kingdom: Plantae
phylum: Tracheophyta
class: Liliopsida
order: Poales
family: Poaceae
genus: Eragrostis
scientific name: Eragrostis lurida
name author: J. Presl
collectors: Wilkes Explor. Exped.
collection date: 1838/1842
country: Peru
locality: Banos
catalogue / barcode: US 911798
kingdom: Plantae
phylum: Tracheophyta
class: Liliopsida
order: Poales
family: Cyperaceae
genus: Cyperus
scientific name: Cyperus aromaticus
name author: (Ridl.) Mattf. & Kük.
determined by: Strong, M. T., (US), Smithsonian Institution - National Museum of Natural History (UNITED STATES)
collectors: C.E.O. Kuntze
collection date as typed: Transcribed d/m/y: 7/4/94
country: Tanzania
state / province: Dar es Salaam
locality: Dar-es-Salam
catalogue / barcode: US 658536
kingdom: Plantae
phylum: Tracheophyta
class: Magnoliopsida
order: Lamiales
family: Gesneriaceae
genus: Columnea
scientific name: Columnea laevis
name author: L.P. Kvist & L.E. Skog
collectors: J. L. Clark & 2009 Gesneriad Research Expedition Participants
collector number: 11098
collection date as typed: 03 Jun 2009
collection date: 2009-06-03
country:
***
--- Tarea ---
Pasa todas las líneas del listado a una lista numerada y omite las que estén en blanco.

--- Respuesta completa ---
1. kingdom: Plantae
2. phylum: Tracheophyta
3. class: Liliopsida
4. order: Poales
5. family: Poaceae
6. genus: Eragrostis
7. scientific name: Eragrostis lurida
8. name author: J. Presl
9. collectors: Wilkes Explor. Exped.
10. collection date: 1838/1842
11. country: Peru
12. locality: Banos
13. catalogue / barcode: US 911798
14. kingdom: Plantae
15. phylum: Tracheophyta
16. class: Liliopsida
17. order: Poales
18. family: Cyperaceae
19. genus: Cyperus
20. scientific name: Cyperus aromaticus
21. name author: (Ridl.) Mattf. & Kük.
22. determined by: Strong, M. T., (US), Smithsonian Institution - National Museum of Natural History (UNITED STATES)
23. collectors: C.E.O. Kuntze
24. collection date as typed: Transcribed d/m/y: 7/4/94
25. country: Tanzania
26. state / province: Dar es Salaam
27. locality: Dar-es-Salam
28. catalogue / barcode: US 658536
29. kingdom: Plantae
30. phylum: Tracheophyta
31. class: Magnoliopsida
32. order: Lamiales
33. family: Gesneriaceae
34. genus: Columnea
35. scientific name: Columnea laevis
36. name author: L.P. Kvist & L.E. Skog
37. collectors: J. L. Clark & 2009 Gesneriad Research Expedition Participants
38. collector number: 11098
39. collection date as typed: 03 Jun 2009
40. collection date: 2009-06-03
41. country:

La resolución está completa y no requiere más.